We appreciate this opportunity to provide feedback on the Commission’s proposed rule on cybersecurity risk management, strategy, governance, and incident disclosure. We thank the Commission for its consideration of our comments and welcome further discussion at your convenience.


Rudolf Bless
Chair, Committee on Corporate Reporting
Financial Executives International

[1] See page 28 of the proposing release.

[2] On page 24 of the proposing release, the Commission mentions the need for a “well-reasoned, objective approach” when assessing whether a cybersecurity incident is material.

[3] This approach would align with messaging that has consistently been provided by the SEC staff over many years. For example, in response to increased uncertainty during the onset of the COVID-19 pandemic, SEC Chief Accountant Sagar Teotia issued a public statement noting that the Office of the Chief Accountant “has consistently not objected to well-reasoned judgments.” Similar remarks have previously been made by the Division of Corporation Finance, such as when Associate Chief Accountant Todd E. Hardiman stated that “reasonable judgment is the foundation of our financial reporting system.”

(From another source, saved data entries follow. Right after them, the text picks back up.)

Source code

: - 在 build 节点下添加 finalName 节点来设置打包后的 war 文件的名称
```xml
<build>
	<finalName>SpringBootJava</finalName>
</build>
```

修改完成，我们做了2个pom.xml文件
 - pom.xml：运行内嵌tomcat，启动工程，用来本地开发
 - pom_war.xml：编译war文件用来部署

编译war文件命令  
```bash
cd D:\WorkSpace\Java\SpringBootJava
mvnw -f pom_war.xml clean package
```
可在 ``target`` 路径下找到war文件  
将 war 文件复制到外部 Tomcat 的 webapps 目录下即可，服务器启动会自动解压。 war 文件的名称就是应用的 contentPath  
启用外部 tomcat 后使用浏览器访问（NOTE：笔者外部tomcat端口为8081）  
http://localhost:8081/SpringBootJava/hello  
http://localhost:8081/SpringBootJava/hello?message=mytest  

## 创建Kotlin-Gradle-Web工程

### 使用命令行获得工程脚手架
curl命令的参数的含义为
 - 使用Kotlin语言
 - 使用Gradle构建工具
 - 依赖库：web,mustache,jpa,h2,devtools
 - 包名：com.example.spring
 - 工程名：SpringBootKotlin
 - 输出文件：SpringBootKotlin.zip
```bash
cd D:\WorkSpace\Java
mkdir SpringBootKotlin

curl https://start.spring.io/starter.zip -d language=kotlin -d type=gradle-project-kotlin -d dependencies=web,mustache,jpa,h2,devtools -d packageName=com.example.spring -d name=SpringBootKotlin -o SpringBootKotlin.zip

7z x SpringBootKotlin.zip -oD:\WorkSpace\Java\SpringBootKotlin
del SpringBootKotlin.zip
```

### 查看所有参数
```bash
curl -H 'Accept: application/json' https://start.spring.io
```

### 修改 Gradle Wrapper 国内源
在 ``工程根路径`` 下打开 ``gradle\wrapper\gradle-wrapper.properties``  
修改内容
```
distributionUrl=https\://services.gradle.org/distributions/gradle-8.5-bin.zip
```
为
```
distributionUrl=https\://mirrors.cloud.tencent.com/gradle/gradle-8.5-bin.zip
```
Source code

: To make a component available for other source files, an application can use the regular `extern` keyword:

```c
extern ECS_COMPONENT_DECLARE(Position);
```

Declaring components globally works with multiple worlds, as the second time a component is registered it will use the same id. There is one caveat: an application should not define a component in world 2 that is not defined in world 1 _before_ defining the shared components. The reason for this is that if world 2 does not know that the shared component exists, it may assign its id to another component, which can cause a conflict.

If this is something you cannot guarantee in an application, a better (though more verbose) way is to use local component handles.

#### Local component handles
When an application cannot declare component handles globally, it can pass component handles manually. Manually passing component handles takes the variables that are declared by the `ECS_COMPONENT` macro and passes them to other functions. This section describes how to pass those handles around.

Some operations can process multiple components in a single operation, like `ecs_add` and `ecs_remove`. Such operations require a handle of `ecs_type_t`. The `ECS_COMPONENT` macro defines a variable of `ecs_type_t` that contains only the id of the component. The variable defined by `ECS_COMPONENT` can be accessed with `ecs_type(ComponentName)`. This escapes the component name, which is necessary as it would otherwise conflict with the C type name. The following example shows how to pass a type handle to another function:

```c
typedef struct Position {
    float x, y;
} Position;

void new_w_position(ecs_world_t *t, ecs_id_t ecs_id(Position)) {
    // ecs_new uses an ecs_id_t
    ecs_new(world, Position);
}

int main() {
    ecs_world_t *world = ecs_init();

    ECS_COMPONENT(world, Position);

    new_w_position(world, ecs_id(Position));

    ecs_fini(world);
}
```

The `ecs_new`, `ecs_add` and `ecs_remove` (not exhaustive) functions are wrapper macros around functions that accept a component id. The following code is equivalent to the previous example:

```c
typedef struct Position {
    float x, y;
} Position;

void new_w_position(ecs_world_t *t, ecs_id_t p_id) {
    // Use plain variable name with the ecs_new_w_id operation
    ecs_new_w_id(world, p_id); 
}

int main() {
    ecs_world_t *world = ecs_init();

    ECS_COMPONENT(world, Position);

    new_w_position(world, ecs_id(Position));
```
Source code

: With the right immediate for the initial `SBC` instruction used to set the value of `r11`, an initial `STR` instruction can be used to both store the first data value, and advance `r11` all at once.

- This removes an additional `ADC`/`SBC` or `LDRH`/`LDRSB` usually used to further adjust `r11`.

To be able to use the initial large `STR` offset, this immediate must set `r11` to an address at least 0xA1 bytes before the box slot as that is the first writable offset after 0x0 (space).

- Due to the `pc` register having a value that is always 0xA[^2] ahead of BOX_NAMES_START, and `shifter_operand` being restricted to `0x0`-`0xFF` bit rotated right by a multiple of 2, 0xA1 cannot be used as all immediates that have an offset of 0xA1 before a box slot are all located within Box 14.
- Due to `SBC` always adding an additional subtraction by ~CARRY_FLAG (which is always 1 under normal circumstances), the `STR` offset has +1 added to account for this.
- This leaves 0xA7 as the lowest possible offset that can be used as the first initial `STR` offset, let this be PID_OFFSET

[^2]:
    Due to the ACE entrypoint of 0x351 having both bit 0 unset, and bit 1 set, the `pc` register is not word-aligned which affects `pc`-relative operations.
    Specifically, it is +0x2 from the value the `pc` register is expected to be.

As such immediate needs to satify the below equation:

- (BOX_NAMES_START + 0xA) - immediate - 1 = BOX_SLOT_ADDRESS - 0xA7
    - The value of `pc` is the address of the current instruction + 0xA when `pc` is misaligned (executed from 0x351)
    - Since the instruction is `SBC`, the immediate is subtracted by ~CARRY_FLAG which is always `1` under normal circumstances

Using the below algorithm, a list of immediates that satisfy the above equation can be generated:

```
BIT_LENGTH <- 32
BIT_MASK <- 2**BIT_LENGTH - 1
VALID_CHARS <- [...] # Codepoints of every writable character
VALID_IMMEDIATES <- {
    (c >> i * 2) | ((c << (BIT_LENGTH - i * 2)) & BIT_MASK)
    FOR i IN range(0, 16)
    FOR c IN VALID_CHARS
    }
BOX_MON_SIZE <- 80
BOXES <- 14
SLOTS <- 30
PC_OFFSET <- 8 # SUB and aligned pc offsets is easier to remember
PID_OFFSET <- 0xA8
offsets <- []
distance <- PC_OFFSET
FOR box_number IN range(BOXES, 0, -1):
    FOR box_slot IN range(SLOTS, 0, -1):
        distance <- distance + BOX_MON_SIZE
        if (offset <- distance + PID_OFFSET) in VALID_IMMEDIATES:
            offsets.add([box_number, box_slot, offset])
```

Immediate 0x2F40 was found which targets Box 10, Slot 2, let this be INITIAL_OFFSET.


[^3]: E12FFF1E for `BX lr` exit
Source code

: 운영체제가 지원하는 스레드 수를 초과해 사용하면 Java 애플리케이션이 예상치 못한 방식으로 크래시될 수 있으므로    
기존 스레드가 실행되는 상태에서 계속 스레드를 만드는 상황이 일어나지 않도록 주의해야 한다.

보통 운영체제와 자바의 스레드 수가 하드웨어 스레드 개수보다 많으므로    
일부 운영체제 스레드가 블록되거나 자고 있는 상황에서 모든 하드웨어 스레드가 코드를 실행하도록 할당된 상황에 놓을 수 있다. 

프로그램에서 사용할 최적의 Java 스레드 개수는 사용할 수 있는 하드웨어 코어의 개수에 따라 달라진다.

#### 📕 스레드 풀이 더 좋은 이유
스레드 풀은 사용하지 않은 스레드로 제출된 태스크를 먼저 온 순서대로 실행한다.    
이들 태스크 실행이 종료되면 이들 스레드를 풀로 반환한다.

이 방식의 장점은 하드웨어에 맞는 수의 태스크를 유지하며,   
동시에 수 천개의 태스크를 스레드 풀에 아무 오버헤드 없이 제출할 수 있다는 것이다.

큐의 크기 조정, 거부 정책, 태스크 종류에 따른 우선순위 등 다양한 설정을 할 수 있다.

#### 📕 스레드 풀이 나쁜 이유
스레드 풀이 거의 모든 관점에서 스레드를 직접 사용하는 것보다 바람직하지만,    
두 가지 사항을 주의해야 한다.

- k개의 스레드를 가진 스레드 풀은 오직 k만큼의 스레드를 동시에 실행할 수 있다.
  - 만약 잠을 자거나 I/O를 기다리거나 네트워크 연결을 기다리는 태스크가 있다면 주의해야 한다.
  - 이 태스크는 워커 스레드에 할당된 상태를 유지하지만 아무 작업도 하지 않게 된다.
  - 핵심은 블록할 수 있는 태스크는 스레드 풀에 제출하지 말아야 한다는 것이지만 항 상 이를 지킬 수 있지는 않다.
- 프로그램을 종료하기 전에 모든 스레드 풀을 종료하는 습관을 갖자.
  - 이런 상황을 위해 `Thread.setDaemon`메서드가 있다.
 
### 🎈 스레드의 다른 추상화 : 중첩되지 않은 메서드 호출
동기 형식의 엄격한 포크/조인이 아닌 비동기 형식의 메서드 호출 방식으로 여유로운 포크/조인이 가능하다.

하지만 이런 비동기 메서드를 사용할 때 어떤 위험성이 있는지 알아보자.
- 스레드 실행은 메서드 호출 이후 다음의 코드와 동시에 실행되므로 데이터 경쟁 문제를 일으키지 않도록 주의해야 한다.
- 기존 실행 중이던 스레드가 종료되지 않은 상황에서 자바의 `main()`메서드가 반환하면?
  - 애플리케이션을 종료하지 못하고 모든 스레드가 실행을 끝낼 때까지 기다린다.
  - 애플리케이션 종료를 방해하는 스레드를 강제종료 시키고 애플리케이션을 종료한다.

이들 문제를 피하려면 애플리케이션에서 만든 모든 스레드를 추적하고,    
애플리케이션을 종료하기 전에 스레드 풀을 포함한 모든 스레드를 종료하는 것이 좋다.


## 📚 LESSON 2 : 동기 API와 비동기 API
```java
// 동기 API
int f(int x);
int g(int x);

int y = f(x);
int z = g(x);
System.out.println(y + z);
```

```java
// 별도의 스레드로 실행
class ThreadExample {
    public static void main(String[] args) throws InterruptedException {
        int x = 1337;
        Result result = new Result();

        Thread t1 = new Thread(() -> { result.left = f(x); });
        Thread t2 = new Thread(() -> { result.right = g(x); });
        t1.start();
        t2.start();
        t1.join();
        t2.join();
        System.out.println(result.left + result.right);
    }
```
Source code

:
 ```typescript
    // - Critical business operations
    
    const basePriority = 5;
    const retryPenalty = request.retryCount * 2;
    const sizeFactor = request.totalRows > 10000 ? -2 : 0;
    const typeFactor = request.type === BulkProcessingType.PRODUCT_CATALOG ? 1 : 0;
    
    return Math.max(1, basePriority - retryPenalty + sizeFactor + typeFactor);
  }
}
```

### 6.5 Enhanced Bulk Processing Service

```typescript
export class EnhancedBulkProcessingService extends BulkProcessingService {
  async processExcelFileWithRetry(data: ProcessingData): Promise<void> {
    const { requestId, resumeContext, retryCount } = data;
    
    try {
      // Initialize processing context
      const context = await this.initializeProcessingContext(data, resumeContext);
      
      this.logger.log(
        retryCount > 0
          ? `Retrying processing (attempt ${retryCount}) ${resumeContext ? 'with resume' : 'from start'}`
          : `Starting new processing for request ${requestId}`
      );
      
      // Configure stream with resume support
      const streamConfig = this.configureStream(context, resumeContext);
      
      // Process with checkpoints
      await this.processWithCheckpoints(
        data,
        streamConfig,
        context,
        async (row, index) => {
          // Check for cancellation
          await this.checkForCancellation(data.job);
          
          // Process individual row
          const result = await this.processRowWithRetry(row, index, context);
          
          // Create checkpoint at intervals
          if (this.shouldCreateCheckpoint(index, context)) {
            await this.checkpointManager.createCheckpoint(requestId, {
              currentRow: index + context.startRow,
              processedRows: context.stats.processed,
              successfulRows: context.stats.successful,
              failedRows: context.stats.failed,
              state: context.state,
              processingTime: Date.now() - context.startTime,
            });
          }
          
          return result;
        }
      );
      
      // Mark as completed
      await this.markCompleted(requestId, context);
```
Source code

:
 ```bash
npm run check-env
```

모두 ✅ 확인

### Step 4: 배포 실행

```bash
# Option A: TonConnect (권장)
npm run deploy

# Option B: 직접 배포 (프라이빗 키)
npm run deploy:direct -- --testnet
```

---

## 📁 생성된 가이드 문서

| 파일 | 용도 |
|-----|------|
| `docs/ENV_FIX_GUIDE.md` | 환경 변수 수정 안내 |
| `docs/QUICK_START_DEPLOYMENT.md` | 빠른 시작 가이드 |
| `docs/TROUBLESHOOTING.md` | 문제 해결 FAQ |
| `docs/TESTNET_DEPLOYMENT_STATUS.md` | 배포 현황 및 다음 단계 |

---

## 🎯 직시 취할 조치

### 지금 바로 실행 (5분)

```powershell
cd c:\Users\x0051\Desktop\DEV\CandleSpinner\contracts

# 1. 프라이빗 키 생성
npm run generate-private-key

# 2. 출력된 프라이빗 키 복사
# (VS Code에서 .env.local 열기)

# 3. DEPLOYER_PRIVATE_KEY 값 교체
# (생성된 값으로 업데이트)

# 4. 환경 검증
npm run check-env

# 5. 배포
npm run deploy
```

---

[4] On March 15, 2022, President Biden signed into law the Cyber Incident Reporting for Critical Infrastructure Act, which will require reporting of covered cyber incidents to CISA within 72 hours after a covered entity reasonably believes that a covered cyber incident has occurred.

[5] As outlined in the proposed Instructions to Item 1.05 on page 127 of the proposing release.

[6] Page 33 of the proposing release includes a statement that registrants would need to “analyze related cybersecurity incidents for materiality.”

[7] Page 34 of the proposing release includes an example in which “a number of smaller but continuous cyber-attacks related in time and form against the same company” are aggregated, but it is unclear over what period registrants would continue to aggregate such attacks.